23/01/19

A extrema-direita é uma reação à extrema-esquerda?

Assim o escreve o Rui Albuquerque, no Blasfémias ("Por que é que não existiu em Portugal, até agora, um partido de extrema-direita forte? Porque nunca tinha existido um partido forte de extrema-esquerda. A extrema-direita é, hoje, na Europa e no Mundo, somente uma reacção.").

Será? Para verificar se isso poderia fazer algum sentido, foi pegar nas eleições europeias de 2014 (que, para este exercício, têm a vantagem de terem sido feitas todas na mesma altura e em todos os países da UE - e sobretudo, de os links para os resultados estarem todos os juntos) e ver se a extrema-direita e a extrema-esquerda têm os melhores resultados nos mesmos países (que é o que seria de esperar se uma for a reação à outra).

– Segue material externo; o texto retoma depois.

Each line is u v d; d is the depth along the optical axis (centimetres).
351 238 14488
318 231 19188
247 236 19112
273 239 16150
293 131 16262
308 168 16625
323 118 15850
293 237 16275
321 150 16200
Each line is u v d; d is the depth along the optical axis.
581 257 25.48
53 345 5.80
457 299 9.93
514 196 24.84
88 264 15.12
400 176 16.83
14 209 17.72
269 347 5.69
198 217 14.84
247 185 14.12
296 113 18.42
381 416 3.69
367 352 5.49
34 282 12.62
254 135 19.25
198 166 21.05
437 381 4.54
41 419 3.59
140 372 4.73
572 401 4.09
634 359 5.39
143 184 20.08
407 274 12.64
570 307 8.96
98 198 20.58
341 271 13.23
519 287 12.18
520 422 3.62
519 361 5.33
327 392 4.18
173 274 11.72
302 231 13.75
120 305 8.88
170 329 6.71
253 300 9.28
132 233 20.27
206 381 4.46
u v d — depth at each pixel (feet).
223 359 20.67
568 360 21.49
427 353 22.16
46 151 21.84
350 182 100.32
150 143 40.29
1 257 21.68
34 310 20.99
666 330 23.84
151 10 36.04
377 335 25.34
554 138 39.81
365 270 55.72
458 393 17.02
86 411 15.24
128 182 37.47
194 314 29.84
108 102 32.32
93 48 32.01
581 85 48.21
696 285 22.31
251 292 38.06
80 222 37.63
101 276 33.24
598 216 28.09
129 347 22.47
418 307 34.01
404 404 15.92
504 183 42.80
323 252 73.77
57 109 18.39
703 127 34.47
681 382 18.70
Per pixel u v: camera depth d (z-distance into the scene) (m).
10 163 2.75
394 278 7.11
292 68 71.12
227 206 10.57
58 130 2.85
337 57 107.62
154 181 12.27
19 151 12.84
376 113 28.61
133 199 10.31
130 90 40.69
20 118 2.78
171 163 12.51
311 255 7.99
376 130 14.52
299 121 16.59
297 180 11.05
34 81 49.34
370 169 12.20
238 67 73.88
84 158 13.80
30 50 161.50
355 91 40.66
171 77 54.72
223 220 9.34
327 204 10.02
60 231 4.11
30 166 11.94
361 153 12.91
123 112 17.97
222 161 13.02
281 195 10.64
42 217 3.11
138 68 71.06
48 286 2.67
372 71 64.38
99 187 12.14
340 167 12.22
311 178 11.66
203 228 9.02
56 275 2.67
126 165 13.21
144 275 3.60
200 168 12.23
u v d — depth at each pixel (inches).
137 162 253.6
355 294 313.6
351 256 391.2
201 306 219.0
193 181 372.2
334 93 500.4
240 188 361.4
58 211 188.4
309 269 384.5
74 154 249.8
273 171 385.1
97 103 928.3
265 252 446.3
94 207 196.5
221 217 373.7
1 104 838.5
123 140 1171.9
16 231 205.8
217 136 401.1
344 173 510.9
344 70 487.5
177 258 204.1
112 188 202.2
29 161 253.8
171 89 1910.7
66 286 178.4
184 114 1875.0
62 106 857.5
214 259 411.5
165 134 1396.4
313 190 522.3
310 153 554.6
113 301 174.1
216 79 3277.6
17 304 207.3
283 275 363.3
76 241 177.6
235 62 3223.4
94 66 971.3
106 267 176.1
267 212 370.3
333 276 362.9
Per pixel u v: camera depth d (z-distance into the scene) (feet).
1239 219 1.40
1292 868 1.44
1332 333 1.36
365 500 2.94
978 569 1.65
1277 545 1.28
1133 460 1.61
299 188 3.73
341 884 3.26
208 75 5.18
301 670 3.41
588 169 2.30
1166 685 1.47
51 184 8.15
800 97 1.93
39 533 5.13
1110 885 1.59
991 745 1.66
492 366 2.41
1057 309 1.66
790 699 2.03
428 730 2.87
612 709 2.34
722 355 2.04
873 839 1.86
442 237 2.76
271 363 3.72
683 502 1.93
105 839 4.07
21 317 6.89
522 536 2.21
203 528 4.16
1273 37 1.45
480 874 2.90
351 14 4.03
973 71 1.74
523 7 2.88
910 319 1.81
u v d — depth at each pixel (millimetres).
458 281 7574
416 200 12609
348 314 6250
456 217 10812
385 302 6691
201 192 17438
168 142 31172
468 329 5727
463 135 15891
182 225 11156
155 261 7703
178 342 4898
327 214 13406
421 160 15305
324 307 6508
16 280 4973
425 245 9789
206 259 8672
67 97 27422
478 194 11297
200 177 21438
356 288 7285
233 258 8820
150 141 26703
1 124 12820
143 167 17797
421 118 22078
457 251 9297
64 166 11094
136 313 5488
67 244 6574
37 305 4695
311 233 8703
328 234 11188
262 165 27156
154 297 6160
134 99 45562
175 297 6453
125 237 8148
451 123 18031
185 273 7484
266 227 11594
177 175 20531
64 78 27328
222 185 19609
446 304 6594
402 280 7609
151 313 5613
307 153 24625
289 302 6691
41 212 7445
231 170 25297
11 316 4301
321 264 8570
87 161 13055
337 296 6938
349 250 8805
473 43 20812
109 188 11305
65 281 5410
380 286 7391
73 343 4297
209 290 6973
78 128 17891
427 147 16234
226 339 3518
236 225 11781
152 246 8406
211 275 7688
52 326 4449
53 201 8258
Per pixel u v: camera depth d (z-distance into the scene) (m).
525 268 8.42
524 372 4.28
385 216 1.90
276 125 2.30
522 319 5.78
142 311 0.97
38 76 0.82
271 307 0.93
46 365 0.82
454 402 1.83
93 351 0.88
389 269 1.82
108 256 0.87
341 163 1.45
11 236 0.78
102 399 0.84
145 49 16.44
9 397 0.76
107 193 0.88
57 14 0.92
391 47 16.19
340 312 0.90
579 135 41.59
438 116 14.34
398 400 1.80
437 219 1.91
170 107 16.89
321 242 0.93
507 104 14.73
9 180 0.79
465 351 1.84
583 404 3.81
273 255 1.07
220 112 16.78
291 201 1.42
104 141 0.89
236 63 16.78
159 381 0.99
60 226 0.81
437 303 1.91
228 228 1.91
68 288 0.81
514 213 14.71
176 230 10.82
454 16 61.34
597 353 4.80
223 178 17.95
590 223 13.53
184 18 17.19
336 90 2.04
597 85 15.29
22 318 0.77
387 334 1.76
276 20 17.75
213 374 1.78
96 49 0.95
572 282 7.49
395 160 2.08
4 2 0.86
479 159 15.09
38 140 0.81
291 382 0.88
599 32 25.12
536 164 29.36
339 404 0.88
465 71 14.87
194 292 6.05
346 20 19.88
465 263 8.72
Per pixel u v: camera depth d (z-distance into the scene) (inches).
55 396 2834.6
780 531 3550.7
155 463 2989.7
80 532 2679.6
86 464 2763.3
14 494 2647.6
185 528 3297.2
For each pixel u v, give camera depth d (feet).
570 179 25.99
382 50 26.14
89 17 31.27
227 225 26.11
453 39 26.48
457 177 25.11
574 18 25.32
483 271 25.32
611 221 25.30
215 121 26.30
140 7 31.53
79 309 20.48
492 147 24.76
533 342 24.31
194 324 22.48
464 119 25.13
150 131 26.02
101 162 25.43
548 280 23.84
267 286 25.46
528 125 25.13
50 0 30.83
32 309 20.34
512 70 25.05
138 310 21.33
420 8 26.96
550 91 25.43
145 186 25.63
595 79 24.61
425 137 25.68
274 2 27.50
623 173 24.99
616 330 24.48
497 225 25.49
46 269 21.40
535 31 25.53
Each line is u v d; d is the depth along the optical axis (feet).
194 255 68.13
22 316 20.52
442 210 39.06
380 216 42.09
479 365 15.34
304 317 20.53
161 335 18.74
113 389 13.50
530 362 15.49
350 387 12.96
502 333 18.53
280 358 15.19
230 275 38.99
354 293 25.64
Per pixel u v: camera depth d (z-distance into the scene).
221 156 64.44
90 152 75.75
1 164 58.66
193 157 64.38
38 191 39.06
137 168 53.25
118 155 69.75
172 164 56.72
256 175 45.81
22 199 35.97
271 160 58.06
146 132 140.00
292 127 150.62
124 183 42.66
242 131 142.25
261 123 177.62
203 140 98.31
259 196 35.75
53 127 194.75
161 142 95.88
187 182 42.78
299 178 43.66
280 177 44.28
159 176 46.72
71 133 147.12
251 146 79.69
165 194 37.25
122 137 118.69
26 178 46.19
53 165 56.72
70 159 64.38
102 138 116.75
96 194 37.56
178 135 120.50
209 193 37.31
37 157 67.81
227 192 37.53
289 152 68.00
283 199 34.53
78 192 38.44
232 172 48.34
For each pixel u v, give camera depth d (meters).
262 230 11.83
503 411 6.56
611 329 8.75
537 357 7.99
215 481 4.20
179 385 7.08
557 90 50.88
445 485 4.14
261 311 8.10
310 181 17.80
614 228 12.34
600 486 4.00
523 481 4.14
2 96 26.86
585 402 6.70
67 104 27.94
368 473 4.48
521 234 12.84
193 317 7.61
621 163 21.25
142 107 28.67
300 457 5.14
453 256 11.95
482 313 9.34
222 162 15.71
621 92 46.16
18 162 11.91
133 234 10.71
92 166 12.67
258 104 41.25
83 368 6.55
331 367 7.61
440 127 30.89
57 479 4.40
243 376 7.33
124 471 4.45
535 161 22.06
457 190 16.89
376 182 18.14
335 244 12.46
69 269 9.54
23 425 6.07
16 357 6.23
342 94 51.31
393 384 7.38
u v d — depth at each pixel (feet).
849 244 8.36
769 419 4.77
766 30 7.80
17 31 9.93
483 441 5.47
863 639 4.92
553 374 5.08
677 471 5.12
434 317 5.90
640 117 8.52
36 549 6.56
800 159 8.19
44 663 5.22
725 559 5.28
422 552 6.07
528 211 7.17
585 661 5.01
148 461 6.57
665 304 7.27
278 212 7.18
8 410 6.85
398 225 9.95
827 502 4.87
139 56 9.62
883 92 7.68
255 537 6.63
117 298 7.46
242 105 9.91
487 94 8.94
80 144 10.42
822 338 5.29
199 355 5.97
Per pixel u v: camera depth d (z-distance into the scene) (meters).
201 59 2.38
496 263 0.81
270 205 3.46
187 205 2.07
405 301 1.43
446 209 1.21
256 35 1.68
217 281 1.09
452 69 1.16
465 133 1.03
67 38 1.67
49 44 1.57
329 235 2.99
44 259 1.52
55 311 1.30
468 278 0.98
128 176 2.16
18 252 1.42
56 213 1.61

Claro que para começar é preciso definir quem é de extrema-esquerda e quem é de extrema-direita. Os critérios que segui:

- Como claramente o Rui Albuquerque não está incluído o PCP na sua definição de extrema-esquerda (eu também não incluo, já agora), mas apenas o BE (e presumivelmente os extra-parlamentares), vou definir como "extrema-esquerda" os partidos que integram o Grupo da Esquerda Unitário Europeia/Esquerda Verde Nórdica no Parlamento Europeu, excluindo os partidos comunistas mais tradicionais (o que pode ter alguma subjetividade - eu pus de fora o PCP, a Esquerda Plural espanhola, o KKE grego, o Partido Comunista da Boêmia-Morávia e o AKEL de Chipre) e os "animalistas" (que têm uma agenda muito própria). Já agora, é interessante o que esse critério (considerar o BE mas não o PCP na extrema-esquerda) pode significar para esta discussão (ver também este meu post de 2008).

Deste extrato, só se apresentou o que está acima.